▶ WHAT TO DO:
Carry on the inference engines documentation below from the point where it stops.

▶ EXCERPT PROVIDED:
╭──
Skip to content

Inference Engines

This directory contains documentation for the inference engines supported by the MicroDC Worker.

Available Engines

Engine Status Description
Ollama Production Local LLM inference via Ollama
Transformers Production HuggingFace Transformers for local model inference
vLLM Planned High-performance LLM inference

Multi-Engine Architecture

The worker supports running multiple engines simultaneously. See MULTI_ENGINE.md for details on:

  • Configuring multiple engines
  • On-demand engine loading
  • Job routing based on platform
  • Memory management across engines

Quick Start

# config/default.yaml
engine:
  available:
    - ollama
    - transformers

Engine Selection for Jobs

Jobs specify which engine to use via the platform field:

{
  "model_id": "llama3.1:8b",
  "platform": "ollama",
  "input_data": "Hello, world!"
╰──
[Dataset excerpts]
╭──
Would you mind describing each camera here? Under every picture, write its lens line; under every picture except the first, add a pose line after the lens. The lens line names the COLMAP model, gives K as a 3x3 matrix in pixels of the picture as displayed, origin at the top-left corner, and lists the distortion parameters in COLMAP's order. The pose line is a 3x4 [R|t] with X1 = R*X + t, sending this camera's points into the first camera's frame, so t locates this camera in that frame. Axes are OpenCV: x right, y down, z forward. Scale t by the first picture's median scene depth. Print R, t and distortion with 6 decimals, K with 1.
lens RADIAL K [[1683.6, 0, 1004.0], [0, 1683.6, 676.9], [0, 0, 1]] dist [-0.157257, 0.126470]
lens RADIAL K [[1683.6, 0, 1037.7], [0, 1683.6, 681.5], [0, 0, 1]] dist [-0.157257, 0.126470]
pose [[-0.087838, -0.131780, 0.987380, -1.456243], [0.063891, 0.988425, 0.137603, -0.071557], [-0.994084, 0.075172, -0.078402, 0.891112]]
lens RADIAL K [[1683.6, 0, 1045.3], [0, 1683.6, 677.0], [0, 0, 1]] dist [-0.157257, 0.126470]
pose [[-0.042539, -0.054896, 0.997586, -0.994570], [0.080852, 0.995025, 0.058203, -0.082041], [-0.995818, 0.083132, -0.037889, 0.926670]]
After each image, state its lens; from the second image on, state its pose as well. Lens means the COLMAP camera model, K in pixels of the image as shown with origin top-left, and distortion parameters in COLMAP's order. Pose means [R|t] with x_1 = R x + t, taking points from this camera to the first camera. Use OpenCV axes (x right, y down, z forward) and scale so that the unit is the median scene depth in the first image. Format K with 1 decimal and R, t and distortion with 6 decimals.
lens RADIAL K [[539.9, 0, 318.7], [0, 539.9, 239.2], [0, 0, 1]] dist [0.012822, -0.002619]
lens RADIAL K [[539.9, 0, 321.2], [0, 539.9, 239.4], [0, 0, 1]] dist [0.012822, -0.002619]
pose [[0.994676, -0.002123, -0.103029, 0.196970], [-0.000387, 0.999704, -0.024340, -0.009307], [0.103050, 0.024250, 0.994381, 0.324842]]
╰──
▶ REPLY:
}

If no platform is specified, the worker uses the first available engine.

Adding a New Engine

To add a new inference engine:

  1. Create engine class inheriting from InferenceEngine (see src/engines/base.py)
  2. Implement all required abstract methods
  3. Add configuration section to config/default.yaml
  4. Register engine in src/core/client.py:_create_engine()
  5. Add documentation in docs/engines/
  6. Add tests in tests/

See transformers.md for a complete example.